▶ Exercise
Starting with the line that contains "When the classifier", reproduce each line through the end of the listing below, with no other output.

- - - - - - -

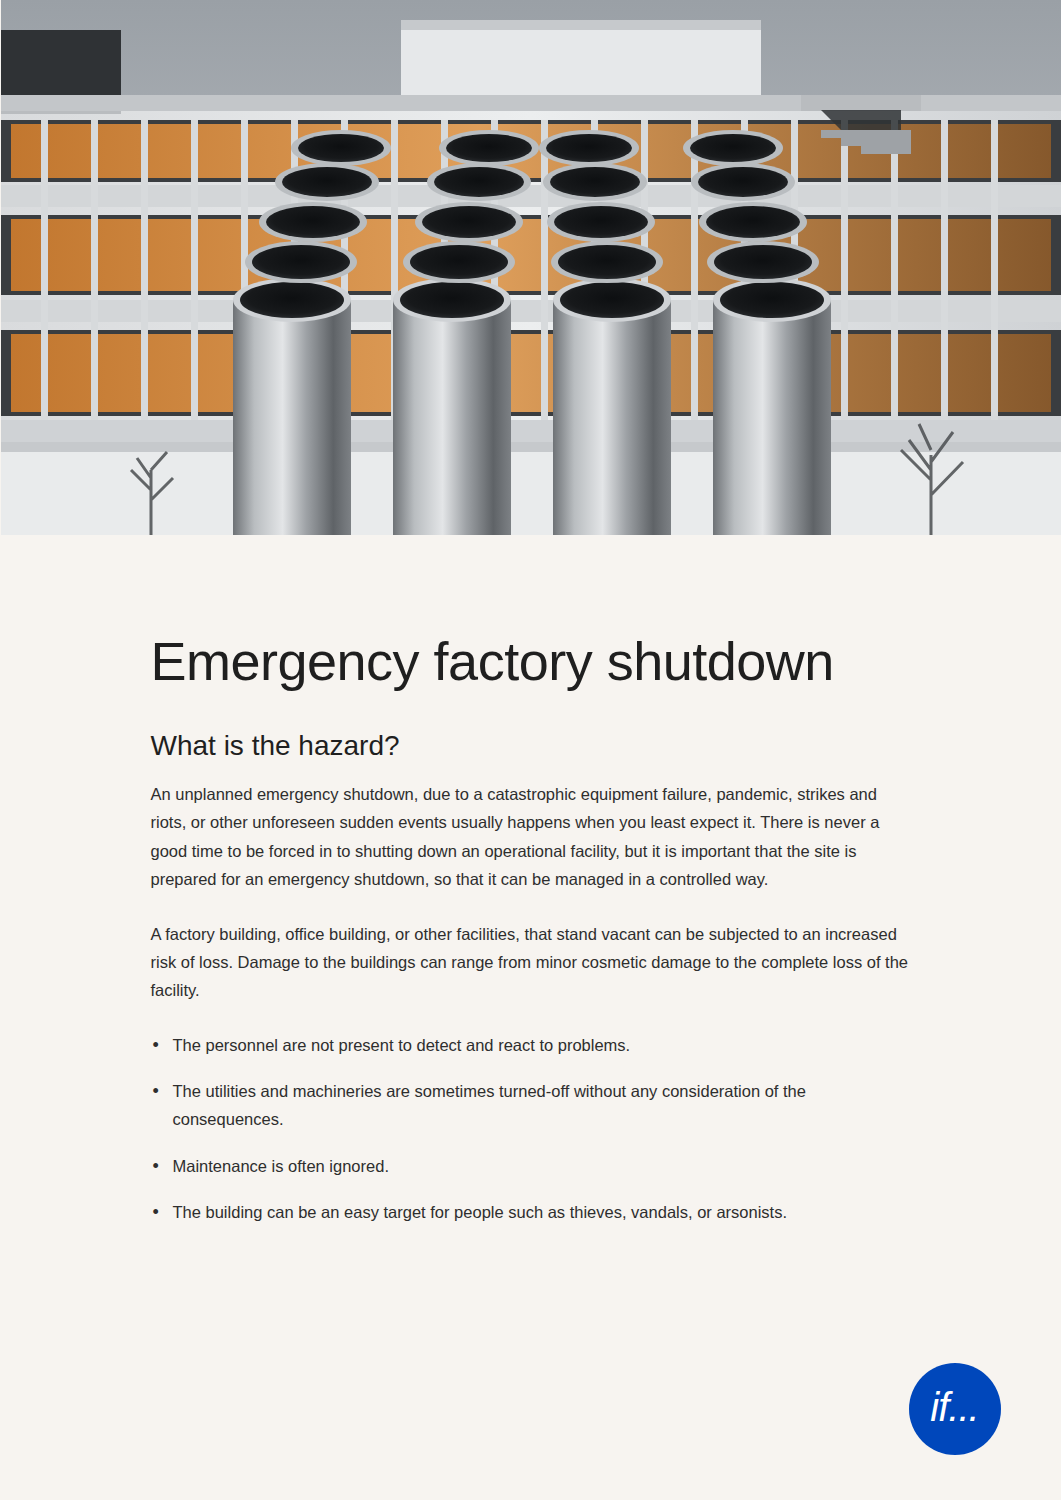Emergency factory shutdown
What is the hazard?
An unplanned emergency shutdown, due to a catastrophic equipment failure, pandemic, strikes and riots, or other unforeseen sudden events usually happens when you least expect it. There is never a good time to be forced in to shutting down an operational facility, but it is important that the site is prepared for an emergency shutdown, so that it can be managed in a controlled way.
A factory building, office building, or other facilities, that stand vacant can be subjected to an increased risk of loss. Damage to the buildings can range from minor cosmetic damage to the complete loss of the facility.
The personnel are not present to detect and react to problems.
The utilities and machineries are sometimes turned-off without any consideration of the consequences.
Maintenance is often ignored.
The building can be an easy target for people such as thieves, vandals, or arsonists.
if...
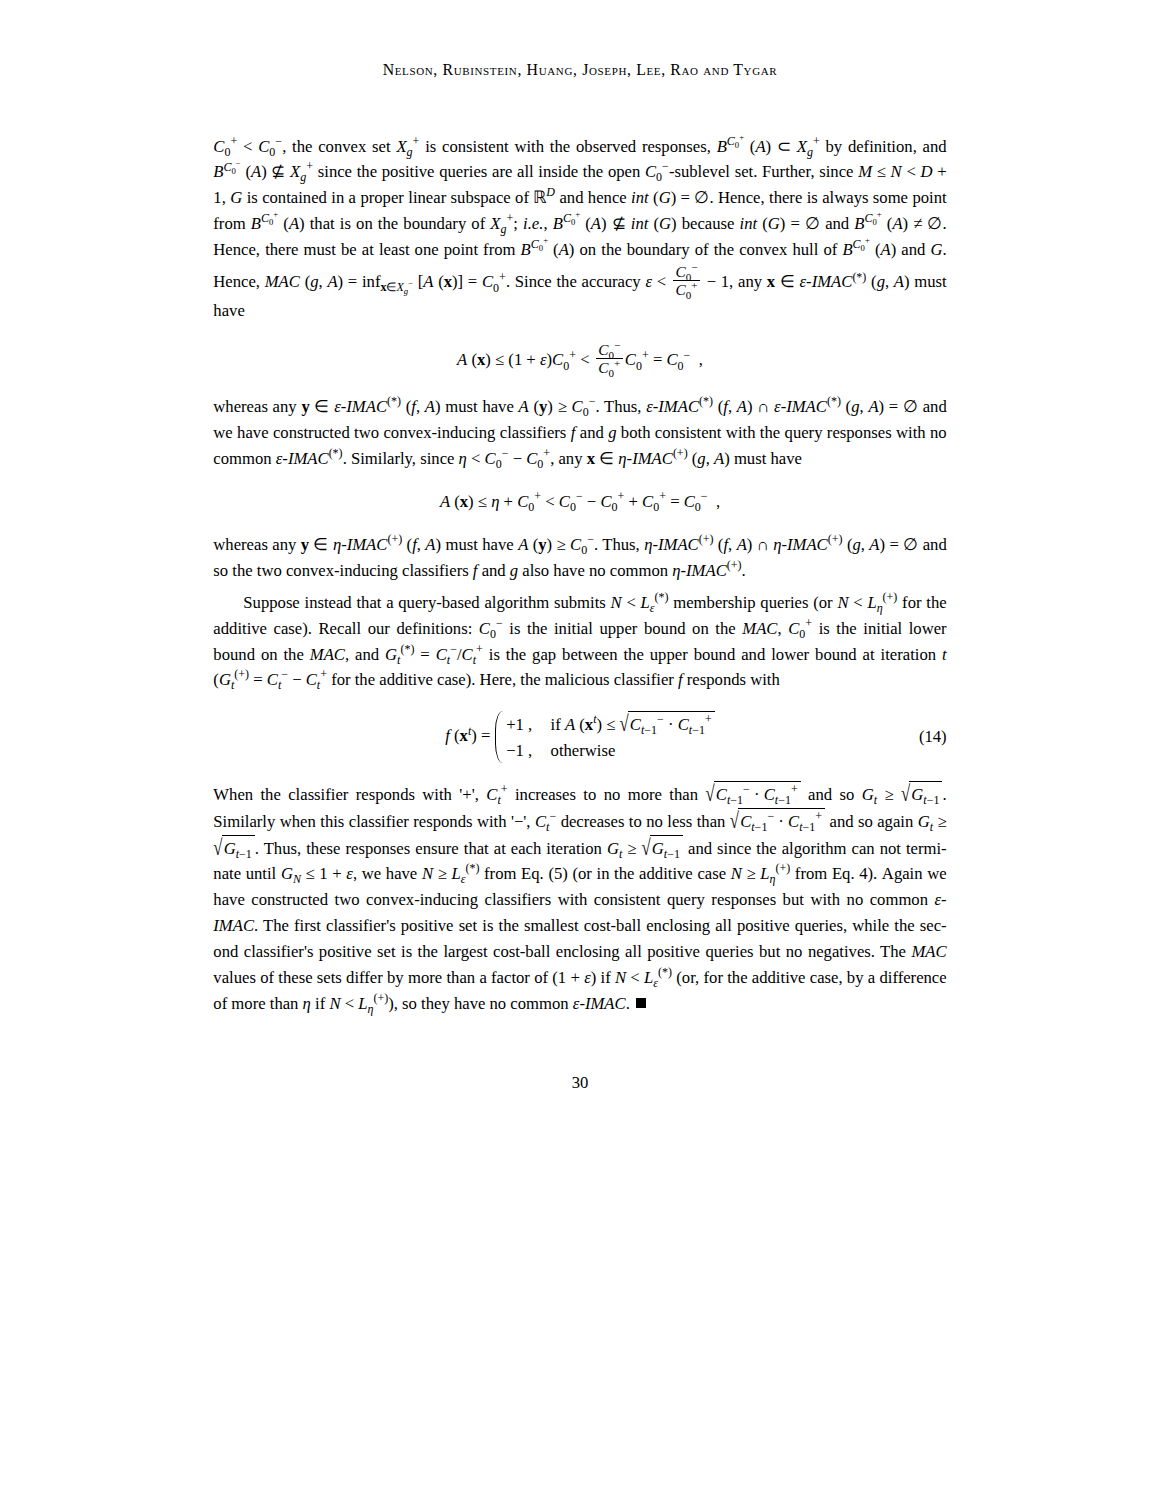Nelson, Rubinstein, Huang, Joseph, Lee, Rao and Tygar
C0+ < C0−, the convex set Xg+ is consistent with the observed responses, BC0+ (A) ⊂ Xg+ by definition, and BC0− (A) ⊈ Xg+ since the positive queries are all inside the open C0−-sublevel set. Further, since M ≤ N < D + 1, G is contained in a proper linear subspace of ℝD and hence int (G) = ∅. Hence, there is always some point from BC0+ (A) that is on the boundary of Xg+; i.e., BC0+ (A) ⊈ int (G) because int (G) = ∅ and BC0+ (A) ≠ ∅. Hence, there must be at least one point from BC0+ (A) on the boundary of the convex hull of BC0+ (A) and G. Hence, MAC (g, A) = infx∈Xg− [A (x)] = C0+. Since the accuracy ε < C0−C0+ − 1, any x ∈ ε-IMAC(*) (g, A) must have
A (x) ≤ (1 + ε)C0+ < C0−C0+C0+ = C0− ,
whereas any y ∈ ε-IMAC(*) (f, A) must have A (y) ≥ C0−. Thus, ε-IMAC(*) (f, A) ∩ ε-IMAC(*) (g, A) = ∅ and we have constructed two convex-inducing classifiers f and g both consistent with the query responses with no common ε-IMAC(*). Similarly, since η < C0− − C0+, any x ∈ η-IMAC(+) (g, A) must have
A (x) ≤ η + C0+ < C0− − C0+ + C0+ = C0− ,
whereas any y ∈ η-IMAC(+) (f, A) must have A (y) ≥ C0−. Thus, η-IMAC(+) (f, A) ∩ η-IMAC(+) (g, A) = ∅ and so the two convex-inducing classifiers f and g also have no common η-IMAC(+).
Suppose instead that a query-based algorithm submits N < Lε(*) membership queries (or N < Lη(+) for the additive case). Recall our definitions: C0− is the initial upper bound on the MAC, C0+ is the initial lower bound on the MAC, and Gt(*) = Ct−/Ct+ is the gap between the upper bound and lower bound at iteration t (Gt(+) = Ct− − Ct+ for the additive case). Here, the malicious classifier f responds with
f (xt) = +1 ,if A (xt) ≤ √Ct−1− · Ct−1+−1 ,otherwise (14)
When the classifier responds with '+', Ct+ increases to no more than √Ct−1− · Ct−1+ and so Gt ≥ √Gt−1. Similarly when this classifier responds with '−', Ct− decreases to no less than √Ct−1− · Ct−1+ and so again Gt ≥ √Gt−1. Thus, these responses ensure that at each iteration Gt ≥ √Gt−1 and since the algorithm can not terminate until GN ≤ 1 + ε, we have N ≥ Lε(*) from Eq. (5) (or in the additive case N ≥ Lη(+) from Eq. 4). Again we have constructed two convex-inducing classifiers with consistent query responses but with no common ε-IMAC. The first classifier's positive set is the smallest cost-ball enclosing all positive queries, while the second classifier's positive set is the largest cost-ball enclosing all positive queries but no negatives. The MAC values of these sets differ by more than a factor of (1 + ε) if N < Lε(*) (or, for the additive case, by a difference of more than η if N < Lη(+)), so they have no common ε-IMAC.
30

- - - - - - -

▶ Finished task
When the classifier responds with '+', Ct+ increases to no more than √Ct−1− · Ct−1+ and so Gt ≥ √Gt−1. Similarly when this classifier responds with '−', Ct− decreases to no less than √Ct−1− · Ct−1+ and so again Gt ≥ √Gt−1. Thus, these responses ensure that at each iteration Gt ≥ √Gt−1 and since the algorithm can not terminate until GN ≤ 1 + ε, we have N ≥ Lε(*) from Eq. (5) (or in the additive case N ≥ Lη(+) from Eq. 4). Again we have constructed two convex-inducing classifiers with consistent query responses but with no common ε-IMAC. The first classifier's positive set is the smallest cost-ball enclosing all positive queries, while the second classifier's positive set is the largest cost-ball enclosing all positive queries but no negatives. The MAC values of these sets differ by more than a factor of (1 + ε) if N < Lε(*) (or, for the additive case, by a difference of more than η if N < Lη(+)), so they have no common ε-IMAC.
30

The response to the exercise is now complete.